One feature did have to be substantially altered however. “Metro Vancouver were okay with any natural double-black features, but any man-made features could not exceed a single-black diamond rating.” This resulted in one wooden gap jump toward the bottom of the trail being rebuilt into a tabletop/roller type feature. NSMBA pushed back hard on this feature, but eventually had to concede to Metro Vancouver’s trail standards. The final piece of the puzzle is the installation of a metal bridge to bypass a log ride over a deep ravine to access the trail, which was scheduled for March 2024 and delayed by snow. My understanding is that the log will remain in place for those who still want to ride it.
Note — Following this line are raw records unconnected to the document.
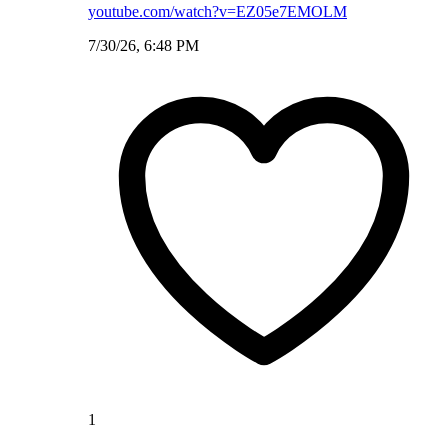
youtube.com/watch?v=EZ05e7EMOLM
7/30/26, 6:48 PM
1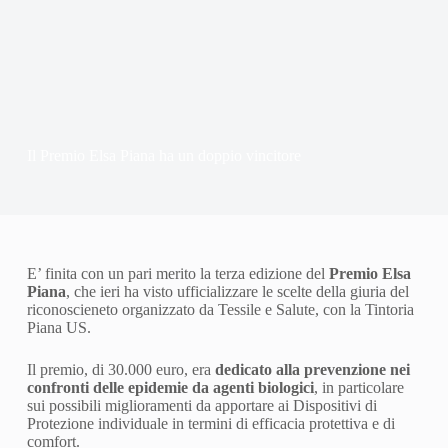
Il Premio Elsa Piana ha un doppio vincitore
E’ finita con un pari merito la terza edizione del
Premio Elsa
Piana
, che ieri ha visto ufficializzare le scelte della giuria del
riconoscieneto organizzato da Tessile e Salute, con la Tintoria
Piana US.
Il premio, di 30.000 euro, era
dedicato alla prevenzione nei
confronti delle epidemie da agenti biologici
, in particolare
sui possibili miglioramenti da apportare ai Dispositivi di
Protezione individuale in termini di efficacia protettiva e di
comfort.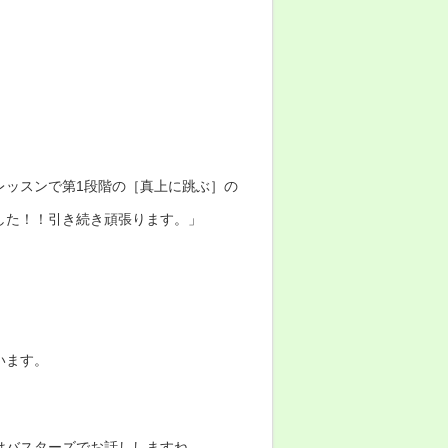
レッスンで第1段階の［真上に跳ぶ］
の
した！
！引き続き頑張ります。」
います。
はバスターズでお話ししますね。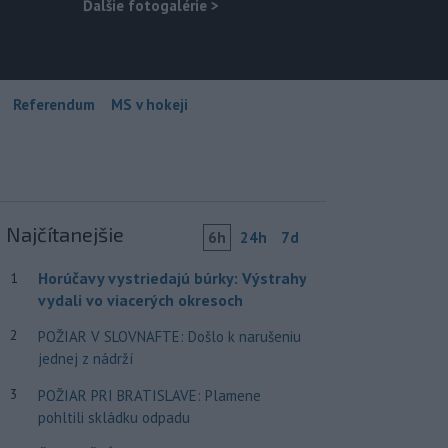
Ďalšie fotogalérie
>
Referendum
MS v hokeji
Najčítanejšie
6h
24h
7d
Horúčavy vystriedajú búrky: Výstrahy
1
vydali vo viacerých okresoch
2
POŽIAR V SLOVNAFTE: Došlo k narušeniu
jednej z nádrží
3
POŽIAR PRI BRATISLAVE: Plamene
pohltili skládku odpadu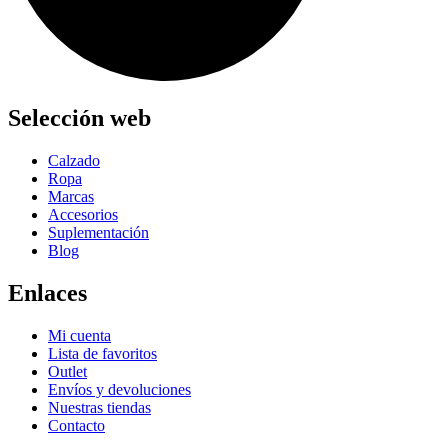
Selección web
Calzado
Ropa
Marcas
Accesorios
Suplementación
Blog
Enlaces
Mi cuenta
Lista de favoritos
Outlet
Envíos y devoluciones
Nuestras tiendas
Contacto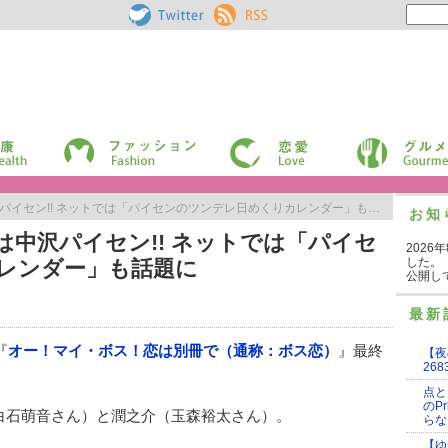
Pouch［ポー
RSS
チ］ on
Twitter
ファッション
恋愛
グルメ
パイセン!! ネットでは「パイセンのツンデレ日めくりカレンダー」も話題に
お知
は中沢パイセン!! ネットでは「パイセ
2026
した。
レンダー」も話題に
公開し
最新
『
オー！マイ・ボス！恋は別冊で（通称：ボス恋）
』最終
【夜
268
点と
のP
白石萌音さん）と潤之介（玉森裕太さん）。
らな
【ゆ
wooden jump on Cambodia, on the North Shore's Mount Seymour
This jump was the only real casualty of the rebuild process. Photo: Scott Campbell

Speaking with Cote, I get the feeling that the entire process is extremely human. Staff turnover both at Metro Vancouver and the NSMBA means that there are inevitable delays as new staff become acquainted with the project and have to build relationships afresh between organizations. Over the years, NSMBA and Metro Vancouver, as well as other land managers, have built stronger relationships, enabling more trust. That in turn makes these processes faster and easier.

Cambodia is the final trail to be revived as part of this project, and while there aren’t any others that are on the immediate horizon, the NSMBA’s staunch advocacy for the local mountain bike trails, and their commitment to building strong and long-lasting relationships with the land managers goes a long way toward ensuring the longevity of our trails, and making these processes smoother for all parties. This gives us a strong foundation to build on, and will make it much easier to sanction or build new trails in the future.

While to some, adding Cambodia to the sanctioned trail network may be sacrilege, the fast-growing population of the North Shore and Lower Mainland as a whole means that the landscape is vastly different to when this trail was first built twenty-something years ago. These factors necessitated a formal trail plan for Seymour, something that the area never had previously, and despite losing a feature here or there, safeguards our trails from being torn down at a moment’s notice.

Rock roll on Cambodia, on the North Shore's Mount Seymour
Cambodia still has rock rolls aplenty. Photo: Scott Campbell

Another example of the advocacy work the NSMBA has done recently is with land manager British Pacific Properties, on the westernmost North Shore mountain, Cypress. Known for its gnarly, DH-oriented trails, at one point it looked as though BPP might shut down all the trails on the mountain, since many end near a planned housing development. Thanks to NSMBA advocacy efforts however, we now have a great working relationship with BPP, three sanctioned trails on the mountain, and the promise of $500,000 toward trail building and maintenance upon completion of the planned construction.

There are no perfect solutions however, and illegal trails will always exist, some relatively sustainable, some less-so. But the more we can advocate for ourselves responsibly and work with land managers to find solutions, the better we will have things and the safer our trails will be from being torn down. I’m hugely grateful for all the work the NSMBA puts in for us behind the scenes; the truth is, it’s a lot more than most of us will ever know. If the options are to lose an important trail entirely, or concede to a sustainable rebuild, I know which option I’ll take.